▶ WHAT THIS TASK INVOLVES
Every line of the entries below that mentions "bowl" is to be copied out.

▶ INFORMATION SHOWN
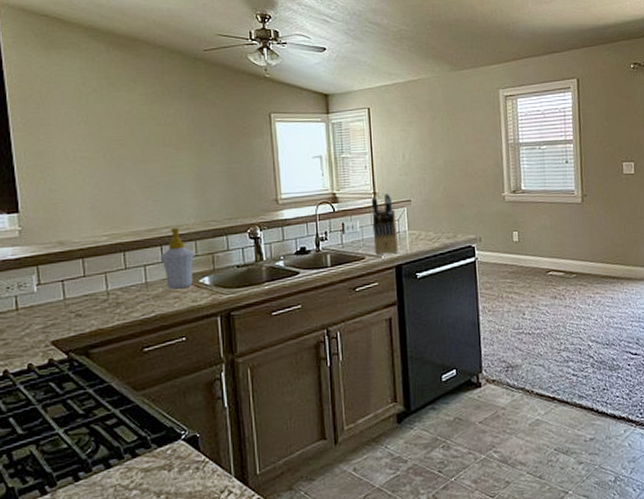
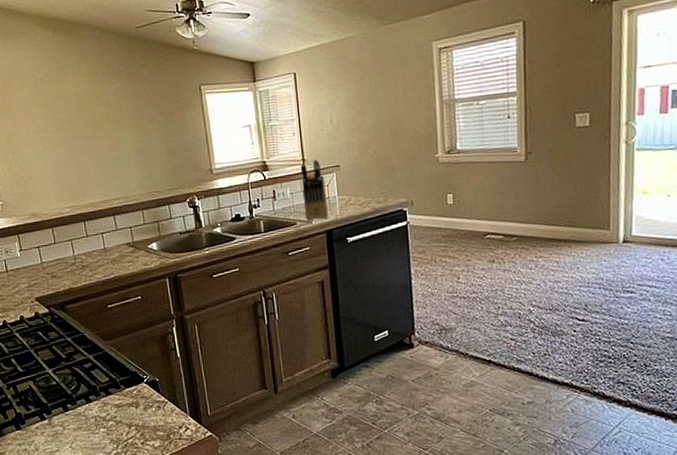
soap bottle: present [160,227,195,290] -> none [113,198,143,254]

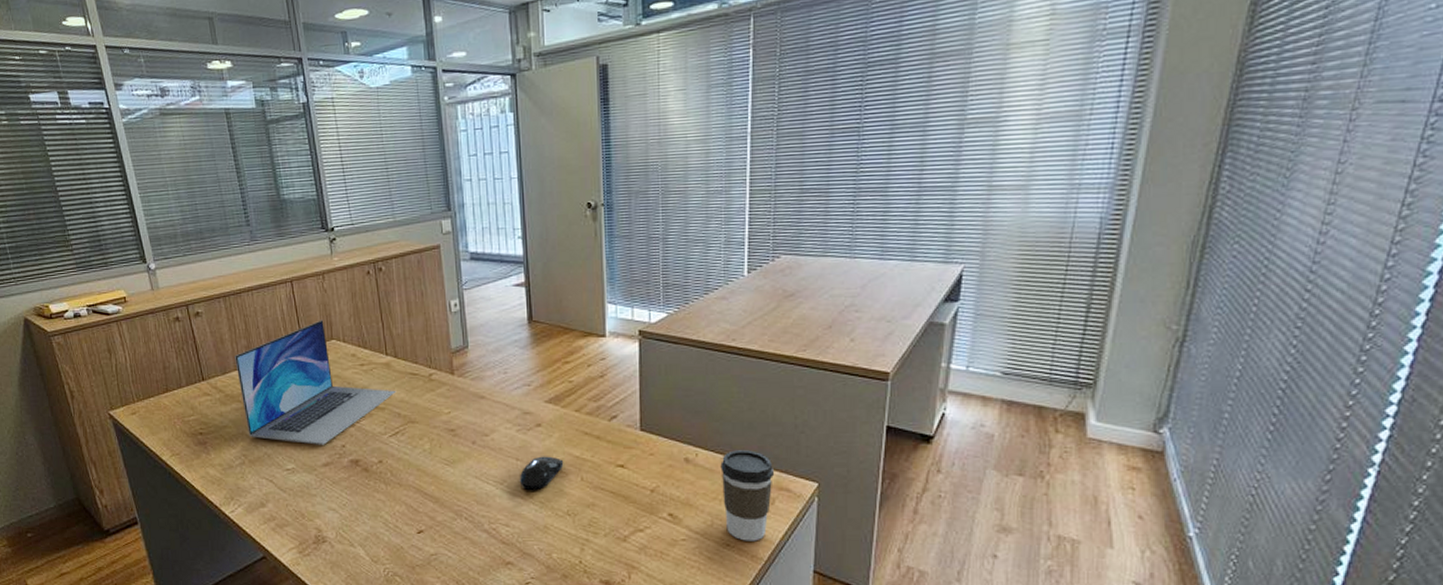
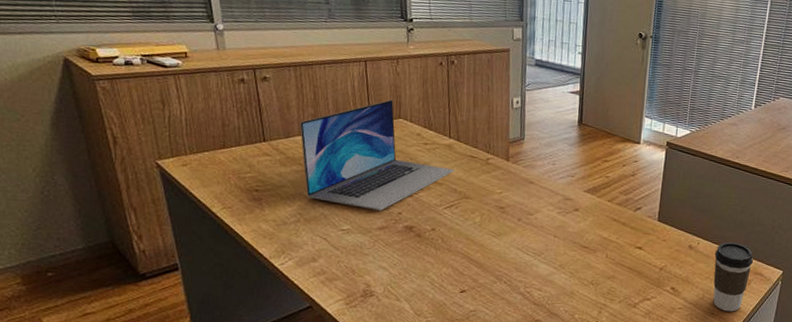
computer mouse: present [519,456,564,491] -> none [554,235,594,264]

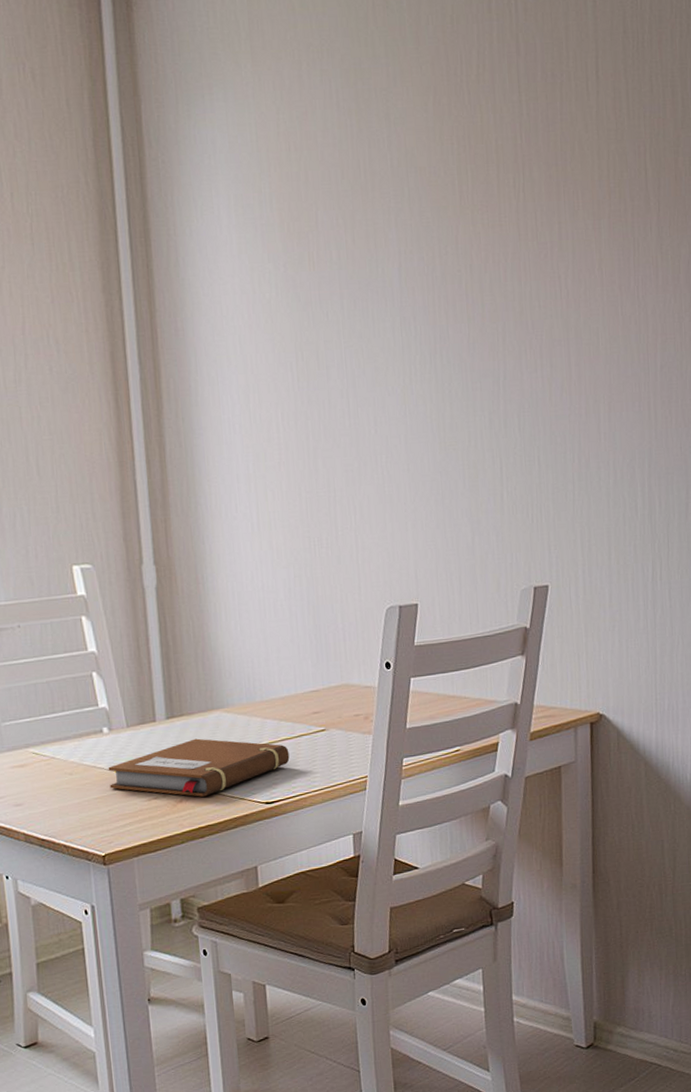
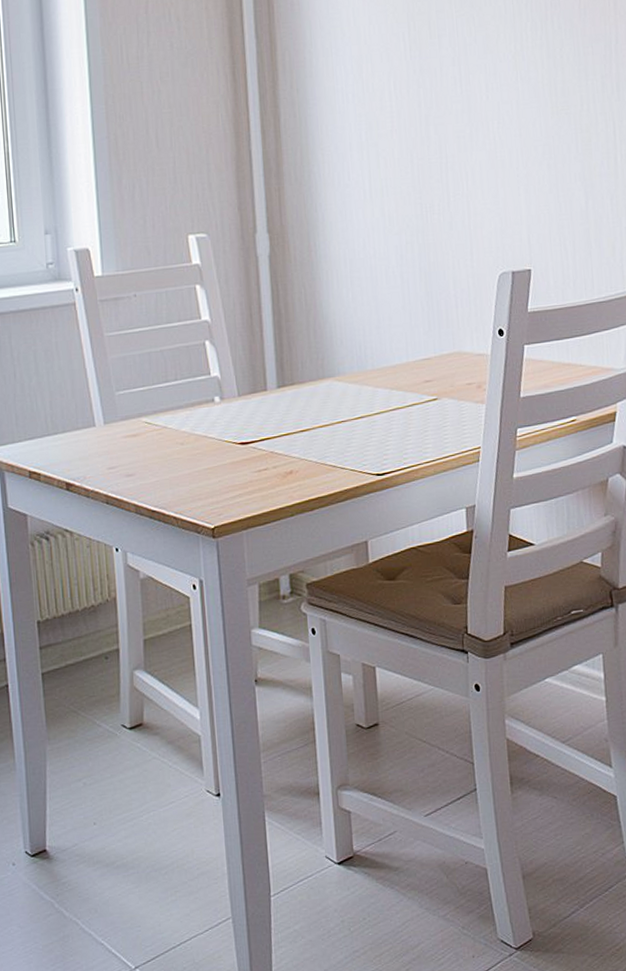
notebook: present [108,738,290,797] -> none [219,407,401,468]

...

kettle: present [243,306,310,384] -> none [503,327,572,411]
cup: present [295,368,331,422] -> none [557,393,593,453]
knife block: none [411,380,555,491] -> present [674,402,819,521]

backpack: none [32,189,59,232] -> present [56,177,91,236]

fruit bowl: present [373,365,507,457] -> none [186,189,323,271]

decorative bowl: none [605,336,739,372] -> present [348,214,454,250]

* * *

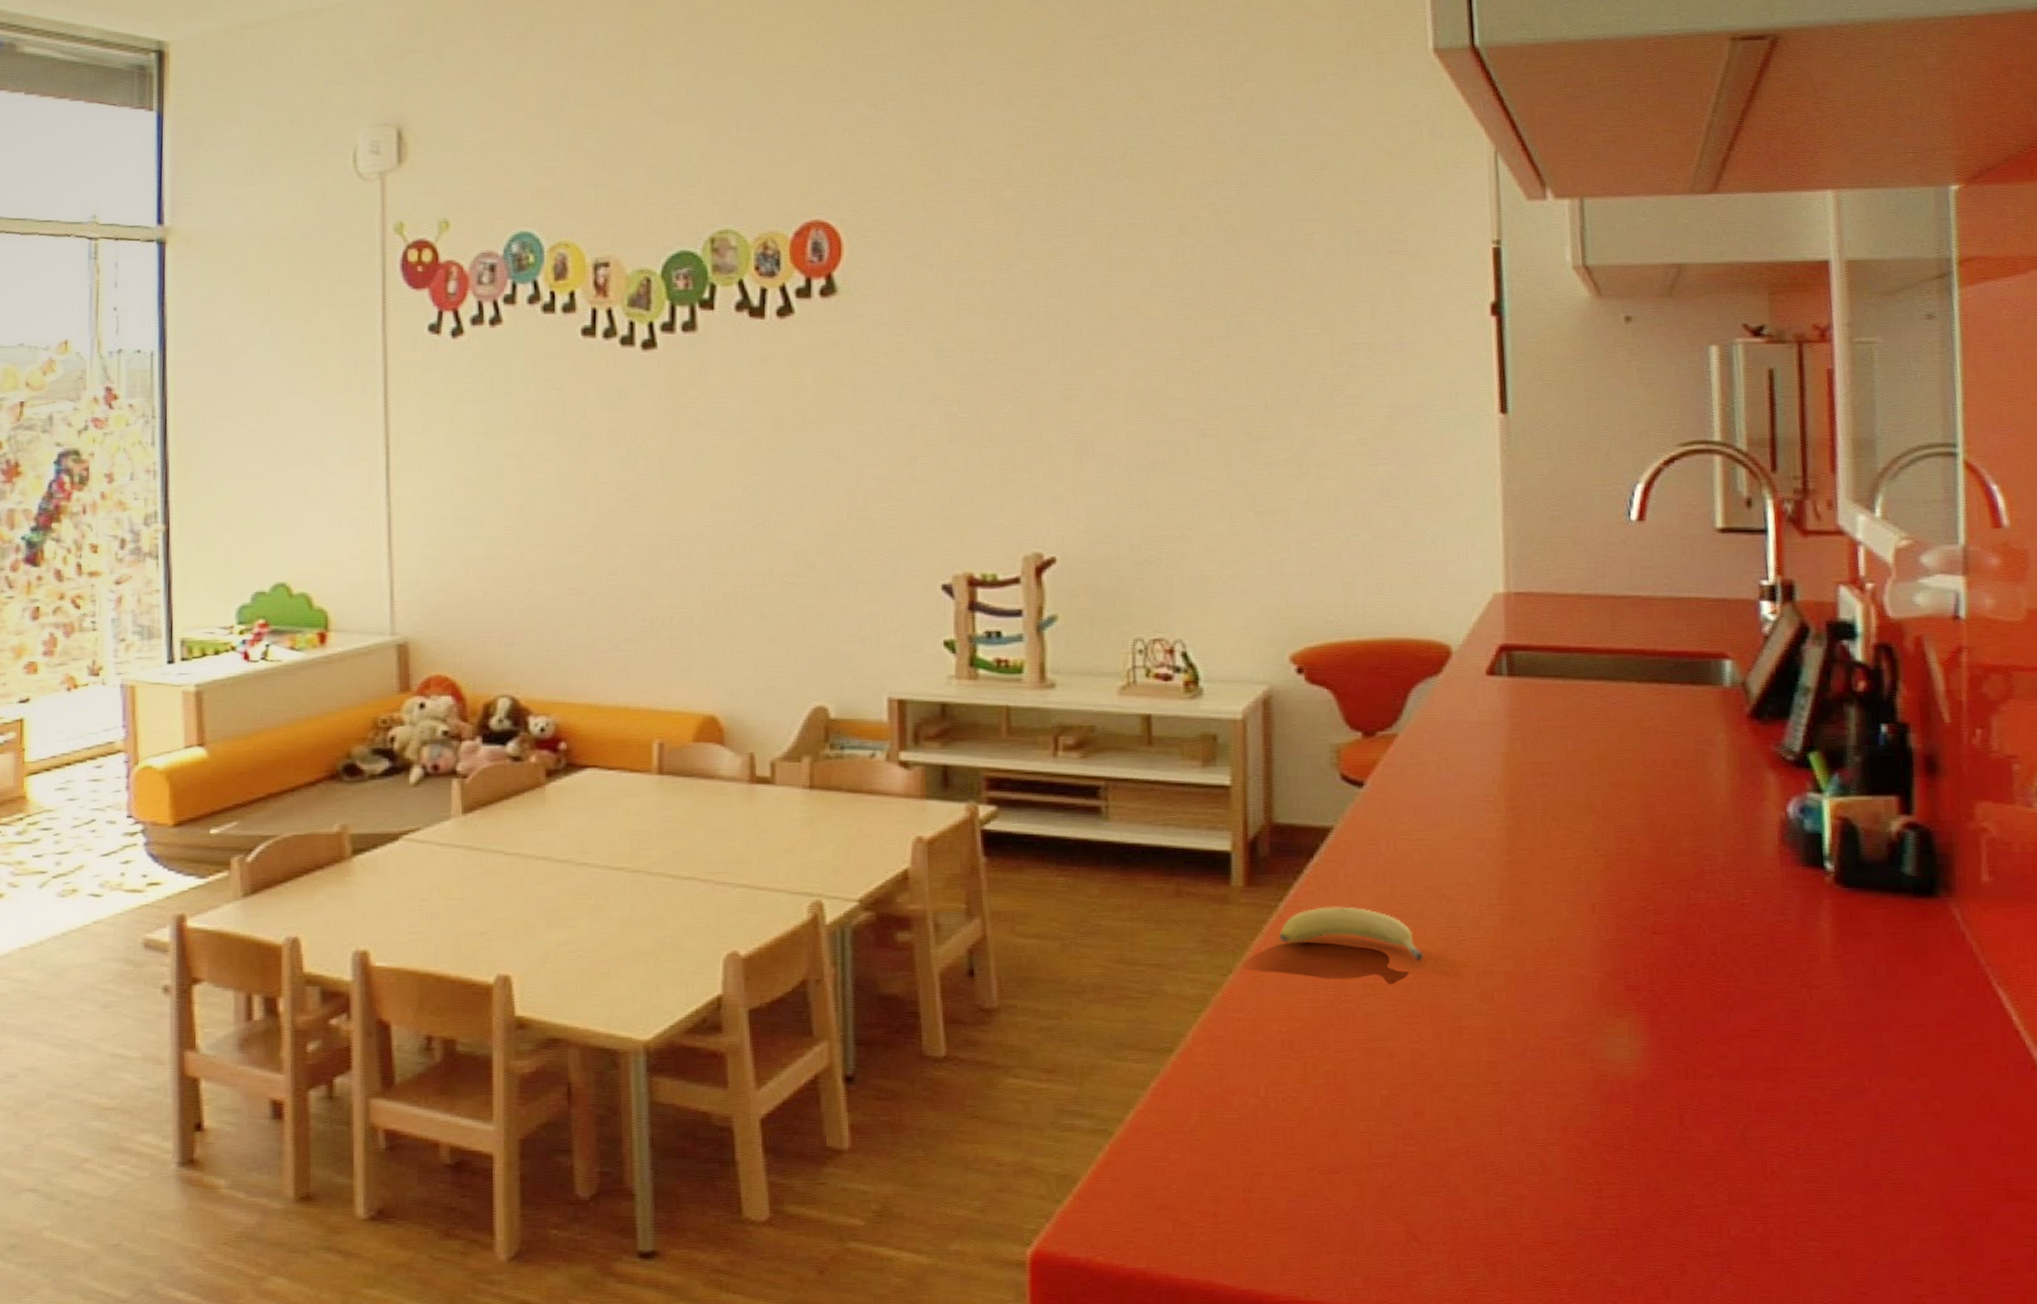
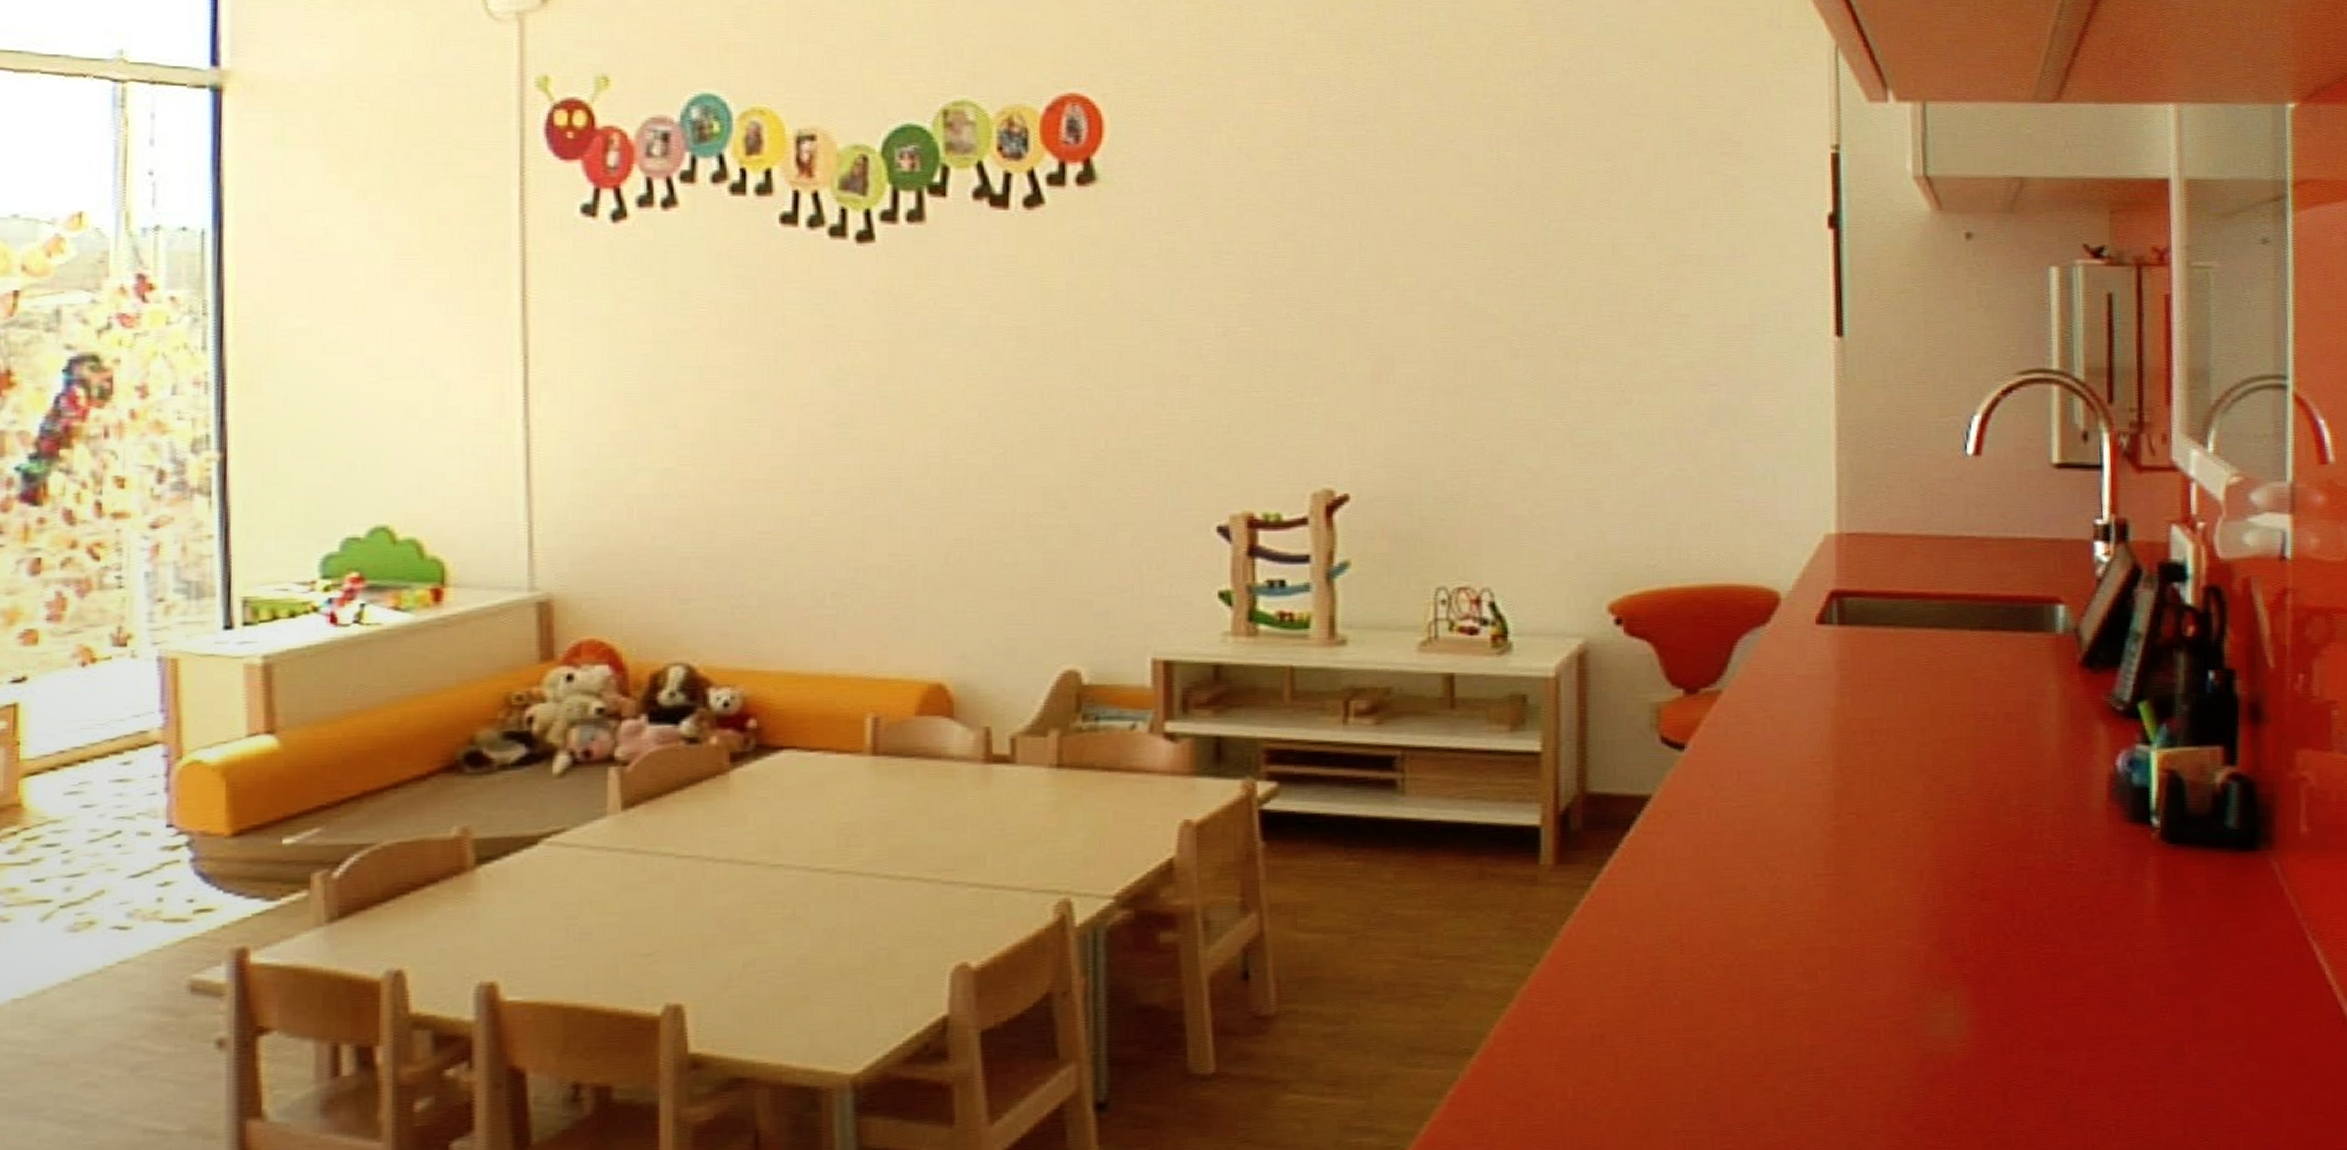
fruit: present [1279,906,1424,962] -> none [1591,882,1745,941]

▶ RESPONSE AREA
fruit bowl: present [373,365,507,457] -> none [186,189,323,271]
decorative bowl: none [605,336,739,372] -> present [348,214,454,250]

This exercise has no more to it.